EXERCISE DIRECTIONS: In the listing below, please print the line that contains "Next, the teal bag (839,161,1068,470)." and every line that follows it, exactly.

DATA:

%%

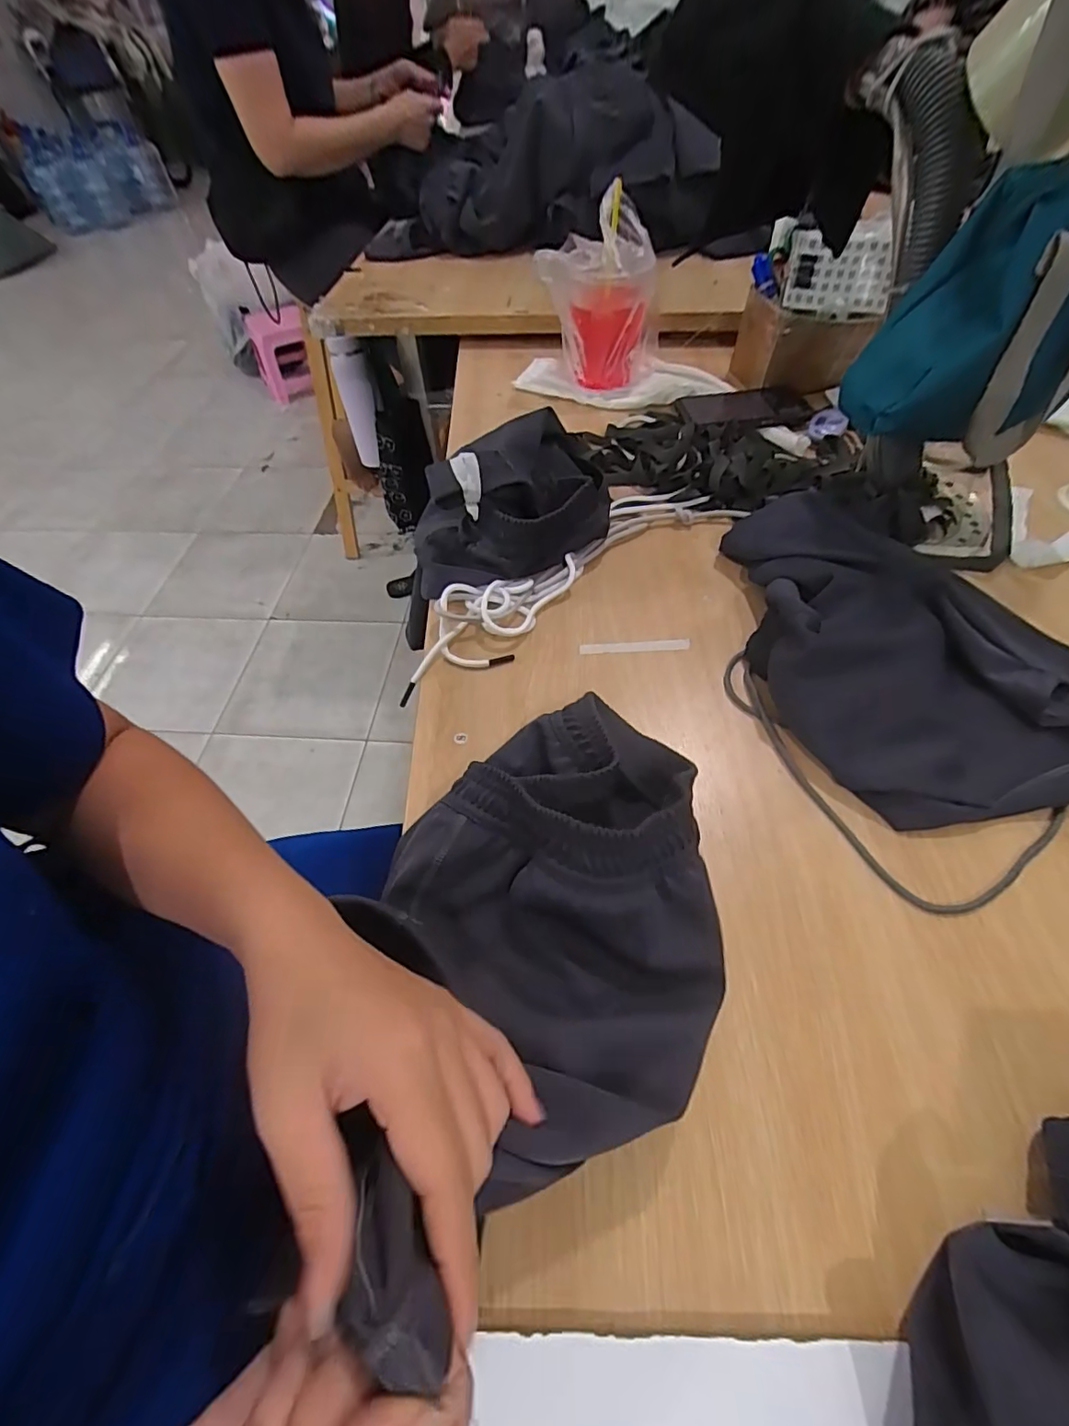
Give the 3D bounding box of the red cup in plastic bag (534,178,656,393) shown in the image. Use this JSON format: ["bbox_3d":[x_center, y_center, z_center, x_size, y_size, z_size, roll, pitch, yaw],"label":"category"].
[{"bbox_3d":[0.091,-0.548,0.738,0.126,0.175,0.125,20,58,17],"label":"red cup in plastic bag"}]

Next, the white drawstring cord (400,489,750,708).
[{"bbox_3d":[0.030,-0.140,0.551,0.383,0.020,0.101,-35,59,-19],"label":"white drawstring cord"}]

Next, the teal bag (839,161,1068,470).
[{"bbox_3d":[0.352,-0.294,0.427,0.166,0.174,0.112,-22,56,-11],"label":"teal bag"}]

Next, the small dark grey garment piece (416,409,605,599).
[{"bbox_3d":[-0.026,-0.219,0.565,0.213,0.093,0.164,-17,55,-8],"label":"small dark grey garment piece"}]

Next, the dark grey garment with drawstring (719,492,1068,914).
[{"bbox_3d":[0.300,-0.063,0.455,0.285,0.062,0.362,-22,57,-12],"label":"dark grey garment with drawstring"}]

%%

EXERCISE RESULT:
Next, the teal bag (839,161,1068,470).
[{"bbox_3d":[0.352,-0.294,0.427,0.166,0.174,0.112,-22,56,-11],"label":"teal bag"}]

Next, the small dark grey garment piece (416,409,605,599).
[{"bbox_3d":[-0.026,-0.219,0.565,0.213,0.093,0.164,-17,55,-8],"label":"small dark grey garment piece"}]

Next, the dark grey garment with drawstring (719,492,1068,914).
[{"bbox_3d":[0.300,-0.063,0.455,0.285,0.062,0.362,-22,57,-12],"label":"dark grey garment with drawstring"}]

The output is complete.